Oracle accelerates database and cloud strategy
Tim Jennings, Chief Analyst & Research Fellow, Enterprise IT
Oracle’s September 2013 customer event was notable for a series of announcements designed to help the company’s customers improve the speed and agility of their information systems. The flagship news revolved around Oracle’s core competence of database technology, with forthcoming releases of an in-memory option for Oracle Database 12c that promises to significantly speed up analytic queries, and of an enterprise-grade Database as a Service (DBaaS) offering, part of the Oracle Public Cloud. The latter is reaching a new level of maturity, assisted by the acquisition earlier in 2013 of cloud infrastructure specialist Nimbula.
One of the dominant themes of the conference was machine-to-machine (M2M) technology and the Internet of Things (IoT), and here Oracle is positioning its Java technology as an end-to-end platform for solution development. It also announced an upcoming new version of its Java as a Service offering, which again provides enterprise-grade development capabilities in the Oracle Public Cloud. These headlines were further supported by new engineered systems for in-memory computing and for database backup, and by good progress across many areas of the product portfolio.

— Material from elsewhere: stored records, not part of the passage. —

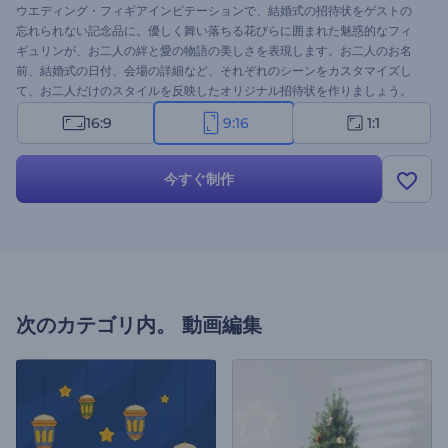
ウエディング・フィギアインビテーションで、結婚式の招待状をゲストの
忘れられない記念品に。優しく舞い落ちる花びらに囲まれた魅惑的なフィ
ギュリンが、お二人の絆と愛の物語の美しさを表現します。お二人のお名
前、結婚式の日付、会場の詳細など、それぞれのシーンをカスタマイズし
て、お二人だけのスタイルを反映したオリジナル招待状を作りましょう。
また、ムードを盛り上げるロマンチックなBGMを選んで、招待状動画にロ
16:9
9:16
1:1
マンチックなタッチを加えましょう。今すぐクレートして、結婚式のお知
らせを芸術作品にしましょう！
今すぐ制作
次のカテゴリ内。
動画編集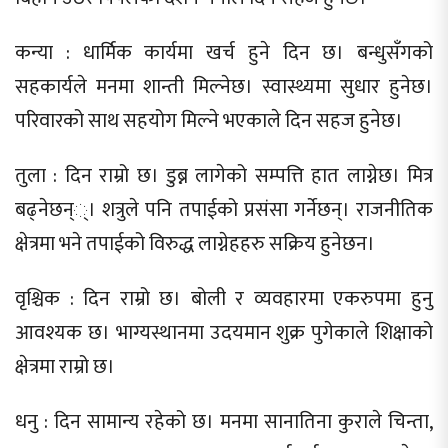
कन्या : धार्मिक कार्यमा खर्च हुने दिन छ। बन्धुसँगको
सहकार्यले मनमा शान्ती मिल्नेछ। स्वास्थ्यमा सुधार हुनेछ।
परिवारको साथ सहयोग मिल्ने भएकाले दिन सहज हुनेछ।
तुला : दिन राम्रो छ। डुब्न लागेको सम्पत्ति हात लाग्नेछ। मित्र
बढ्नेछन््। शत्रुले पनि तपाईको प्रसंसा गर्नेछन्। राजनीतिक
क्षेत्रमा भने तपाईको विरुद्ध लाग्नेहहरु सक्रिय हुनेछन।
वृश्चिक : दिन राम्रो छ। बोली र व्यवहारमा एकरुपमा हुनु
आवश्यक छ। भाग्यस्थानमा उदयमान शुक्र पुगेकाले शिक्षाको
क्षेत्रमा राम्रो छ।
धनु : दिन सामान्य रहेको छ। मनमा सानातिना कुराले चिन्ता,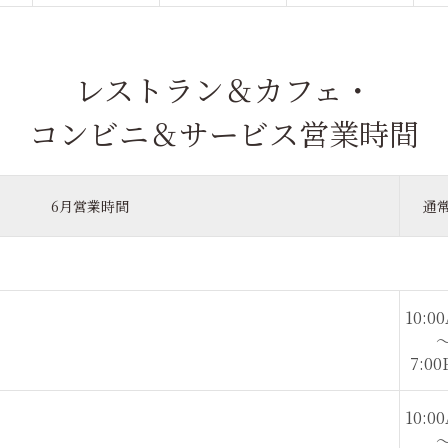
レストラン＆カフェ・
コンビニ＆サービス営業時間
6月営業時間
通
10:00
7:00
10:00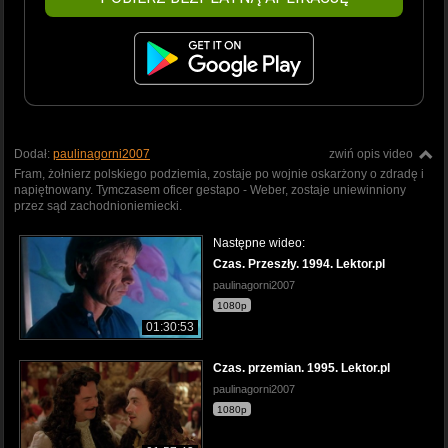
Dodał:
paulinagorni2007
zwiń opis video
Fram, żołnierz polskiego podziemia, zostaje po wojnie oskarżony o zdradę i
napiętnowany. Tymczasem oficer gestapo - Weber, zostaje uniewinniony
przez sąd zachodnioniemiecki.
Następne wideo:
Czas. Przeszły. 1994. Lektor.pl
paulinagorni2007
1080p
01:30:53
Czas. przemian. 1995. Lektor.pl
paulinagorni2007
1080p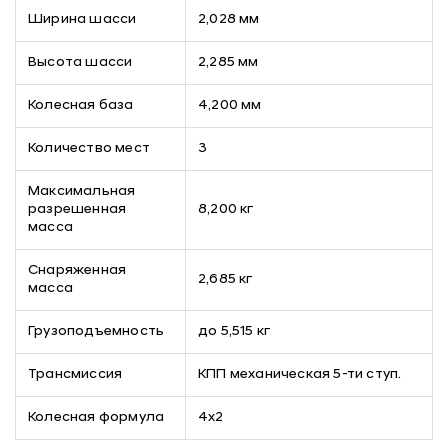
Ширина шасси
2,028 мм
Высота шасси
2,285 мм
Колесная база
4,200 мм
Количество мест
3
Максимальная
разрешенная
8,200 кг
масса
Снаряженная
2,685 кг
масса
Грузоподъемность
до 5,515 кг
Трансмиссия
КПП механическая 5-ти ступ.
Колесная формула
4х2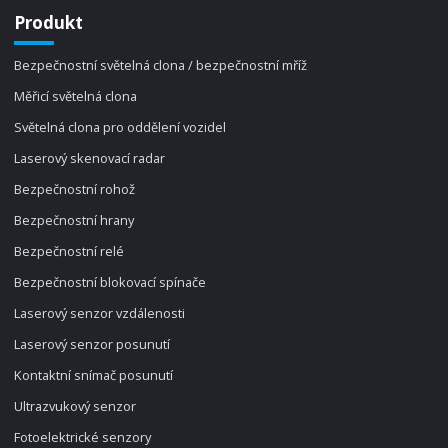
Produkt
Bezpečnostní světelná clona / bezpečnostní mříž
Měřicí světelná clona
Světelná clona pro oddělení vozidel
Laserový skenovací radar
Bezpečnostní rohož
Bezpečnostní hrany
Bezpečnostní relé
Bezpečnostní blokovací spínače
Laserový senzor vzdálenosti
Laserový senzor posunutí
Kontaktní snímač posunutí
Ultrazvukový senzor
Fotoelektrické senzory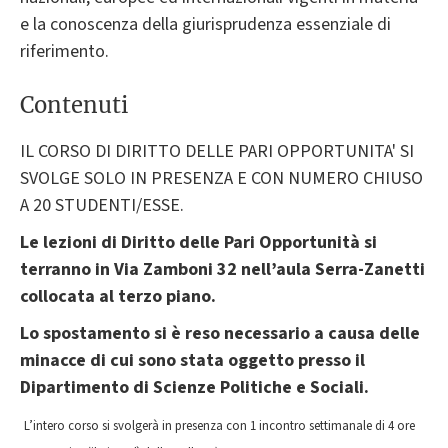
e la conoscenza della giurisprudenza essenziale di
riferimento.
Contenuti
IL CORSO DI DIRITTO DELLE PARI OPPORTUNITA' SI
SVOLGE SOLO IN PRESENZA E CON NUMERO CHIUSO
A 20 STUDENTI/ESSE.
Le lezioni di Diritto delle Pari Opportunità si
terranno in Via Zamboni 32 nell’aula Serra-Zanetti
collocata al terzo piano.
Lo spostamento si è reso necessario a causa delle
minacce di cui sono stata oggetto presso il
Dipartimento di Scienze Politiche e Sociali.
L’intero corso si svolgerà in presenza con 1 incontro settimanale di 4 ore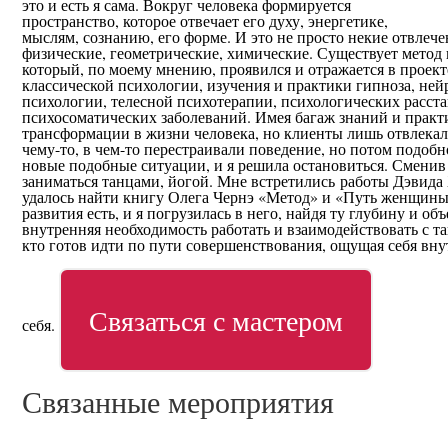
это и есть я сама. Вокруг человека формируется
пространство, которое отвечает его духу, энергетике,
мыслям, сознанию, его форме. И это не просто некие отвле
физические, геометрические, химические. Существует метод
который, по моему мнению, проявился и отражается в проекте
классической психологии, изучения и практики гипноза, не
психологии, телесной психотерапии, психологических расста
психосоматических заболеваний. Имея багаж знаний и практ
трансформации в жизни человека, но клиенты лишь отвлекал
чему-то, в чем-то перестраивали поведение, но потом подобн
новые подобные ситуации, и я решила остановиться. Сменив с
заниматься танцами, йогой. Мне встретились работы Дэвида 
удалось найти книгу Олега Чернэ «Метод» и «Путь женщины»
развития есть, и я погрузилась в него, найдя ту глубину и о
внутренняя необходимость работать и взаимодействовать с т
кто готов идти по пути совершенствования, ощущая себя вн
Связаться с мастером
себя.
Связанные мероприятия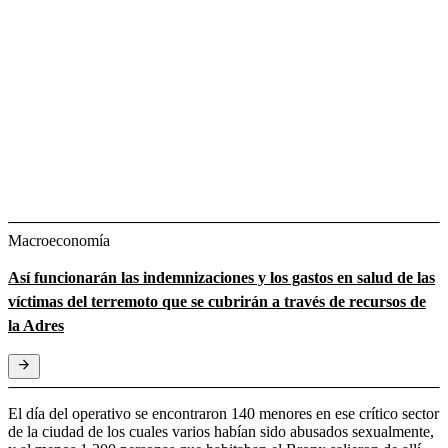
Macroeconomía
Así funcionarán las indemnizaciones y los gastos en salud de las
víctimas del terremoto que se cubrirán a través de recursos de
la Adres
El día del operativo se encontraron 140 menores en ese crítico sector
de la ciudad de los cuales varios habían sido abusados sexualmente,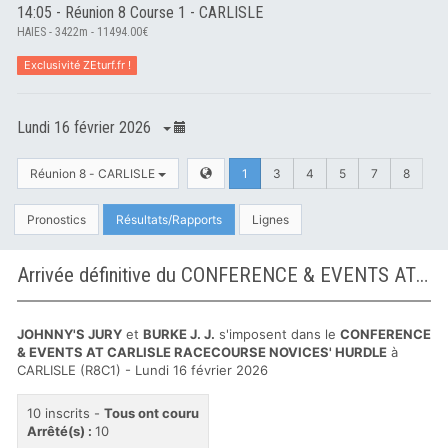
14:05 - Réunion 8 Course 1 - CARLISLE
HAIES - 3422m - 11494.00€
Exclusivité ZEturf.fr !
Lundi 16 février 2026
Réunion 8 - CARLISLE
1
3
4
5
7
8
Pronostics
Résultats/Rapports
Lignes
Arrivée définitive du CONFERENCE & EVENTS AT CARLISLE RACECOURSE NOVICES' HURDLE à CARLISLE
JOHNNY'S JURY
et
BURKE J. J.
s'imposent dans le
CONFERENCE
& EVENTS AT CARLISLE RACECOURSE NOVICES' HURDLE
à
CARLISLE (R8C1) - Lundi 16 février 2026
10 inscrits -
Tous ont couru
Arrêté(s) :
10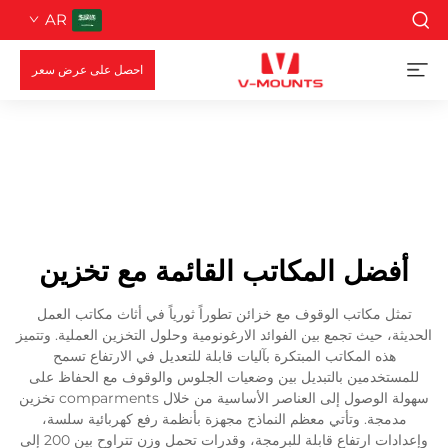
AR
احصل على عرض سعر
أفضل المكاتب القائمة مع تخزين
تمثل مكاتب الوقوف مع خزائن تطوراً ثورياً في أثاث مكاتب العمل
الحديثة، حيث تجمع بين الفوائد الارغونومية وحلول التخزين العملية. وتتميز
هذه المكاتب المبتكرة بآليات قابلة للتعديل في الارتفاع تسمح
للمستخدمين بالتبديل بين وضعيات الجلوس والوقوف مع الحفاظ على
سهولة الوصول إلى العناصر الأساسية من خلال comparments تخزين
مدمجة. وتأتي معظم النماذج مجهزة بأنظمة رفع كهربائية سلسة،
وإعدادات ارتفاع قابلة للبرمجة، وقدرات تحمل وزن تتراوح بين 200 إلى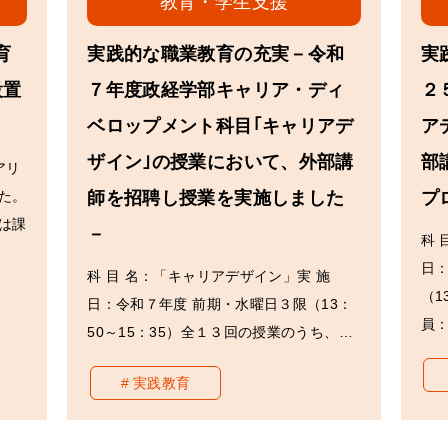
教育・学生支援
育
実践的な職業教育の充実－令和
実
設置
７年度政経学部キャリア・ディ
２
ベロップメント科目｢キャリアデ
ア
ザイン｣の授業において、外部講
部
アリ
た。
師を招聘し授業を実施しました
プ
は課
－
科 
日
科 目 名：「キャリアデザイン」実 施
（1
日：令和７年度 前期・水曜日３限（13：
員
50～15：35）全１３回の授業のうち、…
実践教育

In-memory database goes mainstream
Building on the recent launch of Oracle Database 12c, including its features for multi-tenancy, Oracle announced a new in-memory option for its flagship database. This augments the traditional row-based storage of data with a column-based store that is created entirely in-memory, either on database load or on first use. This in-memory column store dramatically accelerates analytical queries, with Oracle claiming and demonstrating up to 100× speed improvement for some queries.
While Oracle acknowledges that it is not the first company to utilize in-memory database technology, it contends that it can deliver high performance for both OLTP and analytical workloads from the same database. Most importantly for clients, it will deliver these benefits for existing applications, without requiring any changes. Considering that Oracle is the market leader in the enterprise database segment, Ovum believes that this will quickly propel in-memory technology into mainstream adoption.
To take advantage of these new capabilities, Oracle announced a new engineered system – the Oracle Big Memory machine – based on a SPARC T6 processor, with up to 384 CPU cores, and 32TB of DRAM main memory. Rounding out the hardware announcements was the Oracle Database Backup Logging Recovery Appliance, optimized to carry out incremental backups of large numbers of databases.
Oracle Public Cloud is growing in maturity
As with several of its competitors, Oracle’s evolution of its public cloud has been an iterative process, carried out in the public eye. This reflects both the technical challenges of creating a truly elastic ICT service, and the need to react to customer adoption patterns and priorities in areas such as security, data center location, billing models, and standards. The company’s acquisition of Nimbula in March 2013 brought with it some of the architects responsible for the Amazon Web Services cloud, and this is now beginning to show in more robust underpinnings for the Oracle Public Cloud at an infrastructure and management level, and in a clearer roadmap at all levels of the cloud stack.
OpenWorld saw the announcement of a new DBaaS offering, with each tenant receiving templates for virtual machines that contain pre-configured instances of Oracle Database 12c or Oracle Database 11g R2, and options for three levels of service, from basic, to managed, to maximum availability. Ovum believes that this enterprise-grade service defines a new standard for database in the cloud, and will particularly appeal to existing customers wanting to extend their solutions into a cloud delivery model.
Oracle DBaaS was backed up by a raft of further announcements and enhancements for the Oracle Public Cloud, including Java as a Service, revamped Infrastructure as a Service offerings, a comprehensive strategy for Platform as a Service, and the observation that Oracle’s Software as a Service portfolio is one of the most complete available, and already serves 21 million users, spread over 10,000 companies. Ovum notes that the Oracle Public Cloud has been designed to appeal primarily to existing Oracle customers, and that this increased maturity will enable it to meet the growing demand from its target audience.
Enterprises should include M2M on their IT planning horizon
Looking a little further forward, Oracle also put a significant stake in the ground to take a share of the growing market based on M2M/IoT technology, where a plethora of sensors in physical goods, high value assets, and the built and natural environments, is enabling a new generation of automated business processes and analytical applications. Oracle believes that Java has the capability to provide an end-to-end M2M platform, being suited for running on very small devices to large gateways, as well as underpinning many complex enterprise-scale software projects. Although the M2M market is still evolving, Ovum believes that this will be a rapid process, and that those enterprises not already building these applications should include M2M strategy as part of their medium-term planning.